- Banned in Emporium, PA, due to sexually explicit passages that parents feared would awaken their children’s “natural impulses.” 1977 (link opens PDF file)
- Challenged in Oberlin, OH, due to sexually explicit passages. 1984 (link opens PDF file)
- Banned in Glen Rose, AR, due to language and sexually explicit passages. Objectors compared Flowers for Algernon to “books in plastic covers you see at newsstands.” 1981 (link opens PDF file)
- Challenged in Glenrock, WY for sexually explicit passages and language. Objector compared the novel to Playboy and Hustler among other, um, photo-centric publications. 1984 (link opens PDF file)
- Challenged in Plant City, FL, (and Arizona, Virginia, and Georgia) for sexually explicit passages, adult themes, and profanity. 1976, 1981, 1996, 1997 (link opens PDF file)
- Banned from Aledo (Texas) Middle School, subsequently re-shelved at the school library, but not reinstated into the curriculum. (1999)
- Frequently challenged due to objections to “sexually explicit” content.
- Ranks no. 47 on ALA’s 100 Most Frequently Challenged Books of 1990-2000.
Looking at that list above, how many of you out there are thinking: “Flowers for Algernon? Seriously?”
Surprise, I’m serious!
Flowers for Algernon was originally published in The Magazine of Fantasy and Science Fiction and concerns itself with the thoughts of Charlie Gordon. Charlie is mentally-disabled man who works as a janitor and lives a pretty simple life. But it isn’t a “content” life. Charlie wants to be smarter, and in this way he is knowledgeable of his differences from other people. What he doesn’t realize, and what so many readers don’t initially recognize, is that his mental-disability colors the way in which he perceives the world around him.
That is to say, to rip-off twist the popular Spider-Man tag: With greater intelligence comes greater awareness.
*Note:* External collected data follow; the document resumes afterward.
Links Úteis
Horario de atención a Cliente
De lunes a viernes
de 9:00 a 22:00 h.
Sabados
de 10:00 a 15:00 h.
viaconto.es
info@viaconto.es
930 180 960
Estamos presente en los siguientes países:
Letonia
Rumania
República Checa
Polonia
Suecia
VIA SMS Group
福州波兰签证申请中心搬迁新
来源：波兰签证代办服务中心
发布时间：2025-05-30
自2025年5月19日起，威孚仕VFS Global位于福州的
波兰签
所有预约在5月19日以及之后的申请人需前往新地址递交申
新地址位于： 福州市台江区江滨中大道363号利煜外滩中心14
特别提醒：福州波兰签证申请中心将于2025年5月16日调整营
Charlie, and the reader, will come to find out exactly what that means.
So where’s the Sci-Fi? Charlie is offered the chance to undergo a series of treatments that have been designed to increase intelligence. The treatments have been successfully completed on a mouse named Algernon and Charlie represents the human guinea pig of the test trials. As the book is told through Charlie’s journal entries, we see his IQ grow as his entries become better composed and express more complex thoughts. Unfortunately, things aren’t as easy as suddenly being smarter and well-liked. Charlie starts to re-examine everything he thought he knew before. He is aware now of abuses, veiled insults, and so on, and many of his relationships are strained or broken as a direct result of his growing intelligence.
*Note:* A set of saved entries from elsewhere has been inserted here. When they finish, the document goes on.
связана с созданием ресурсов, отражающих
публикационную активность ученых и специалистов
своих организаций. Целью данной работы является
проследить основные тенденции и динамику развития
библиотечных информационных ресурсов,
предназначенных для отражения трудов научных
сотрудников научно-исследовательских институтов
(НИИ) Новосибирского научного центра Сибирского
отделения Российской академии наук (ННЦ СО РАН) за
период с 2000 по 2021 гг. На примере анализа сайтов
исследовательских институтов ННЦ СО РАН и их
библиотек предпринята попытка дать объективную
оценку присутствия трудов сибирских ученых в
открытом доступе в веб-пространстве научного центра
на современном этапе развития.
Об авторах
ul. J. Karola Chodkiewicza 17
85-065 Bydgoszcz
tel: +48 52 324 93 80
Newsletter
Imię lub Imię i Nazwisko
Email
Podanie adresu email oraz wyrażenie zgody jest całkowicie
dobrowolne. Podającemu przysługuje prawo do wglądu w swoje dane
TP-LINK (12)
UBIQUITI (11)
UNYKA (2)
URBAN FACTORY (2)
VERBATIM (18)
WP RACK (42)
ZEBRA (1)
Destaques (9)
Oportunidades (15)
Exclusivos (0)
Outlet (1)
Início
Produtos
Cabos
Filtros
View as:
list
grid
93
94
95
It’s sad stuff, to be sure, and Flowers for Algernon has been pulling at people’s heartstrings for quite some time now (40+ years). But not all heartstrings are willing to be pulled. Some want to pull Flowers for Algernon in return…right off the shelf and into the nearest trash can, that is.
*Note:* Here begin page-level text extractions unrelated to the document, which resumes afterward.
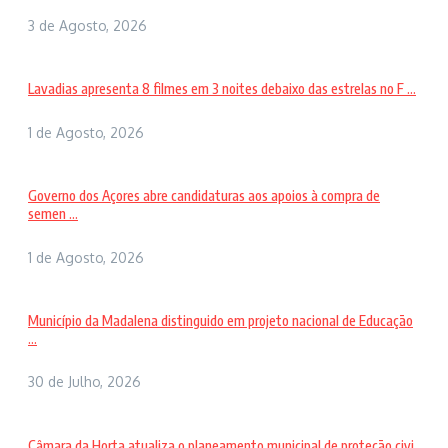
3 de Agosto, 2026
Lavadias apresenta 8 filmes em 3 noites debaixo das estrelas no F ...
1 de Agosto, 2026
Governo dos Açores abre candidaturas aos apoios à compra de
semen ...
1 de Agosto, 2026
Município da Madalena distinguido em projeto nacional de Educação
...
30 de Julho, 2026
Câmara da Horta atualiza o planeamento municipal de proteção civi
Unlike some other challenged and banned books, you’ll have to actually go looking for the passages in Flowers that continually set the censors off. They just aren’t very big and, in context with the novel, they aren’t very lurid or overly erotic. More than any other theme, Flowers for Algernon is frequently hit for being too sexually explicit, meaning censors are zeroing in on Charlie’s growing awareness of his attraction to Alice, his fling-relationship with Fay, or an incredibly brief passage about an incident early in Charlie’s life when he is sent away.
The longest of these involves Alice, Charlie’s big-love. There are a couple of paragraphs that deal with their first time together, Charlie also comes to write that sex without love is an incomplete endeavor. It’s a scary thought, right? And what about those couple of paragraphs? Are they dirty, filthy, steam-up-the-windows, make-a-sailor-blush prose? Yeah, not so much. By that point in the novel Charlie is considerably more introspective in nature and, while you’re not going to go into the scene unaware of what is happening, it’s hardly the stuff that’s going to, oh say, “awaken natural impulses” in Charlie’s readers. Regardless, these elements beyond any other cause Flowers for Algernon to face challenge after challenge more than any other piece of text or thought in the novel.
It’s too bad. Daniel Keyes’ book addresses several other points that make the book worthwhile reading; lessons like forgiveness, the universal nature of struggles for love and friendship, and the ideas of self-acceptance and tolerance. Hmmm…dangerous stuff there.
If you haven’t already, or if it’s been a while, you really should pick up this “offensive” book and give it a read. Like Charlie, you might just see the world afterward with new eyes.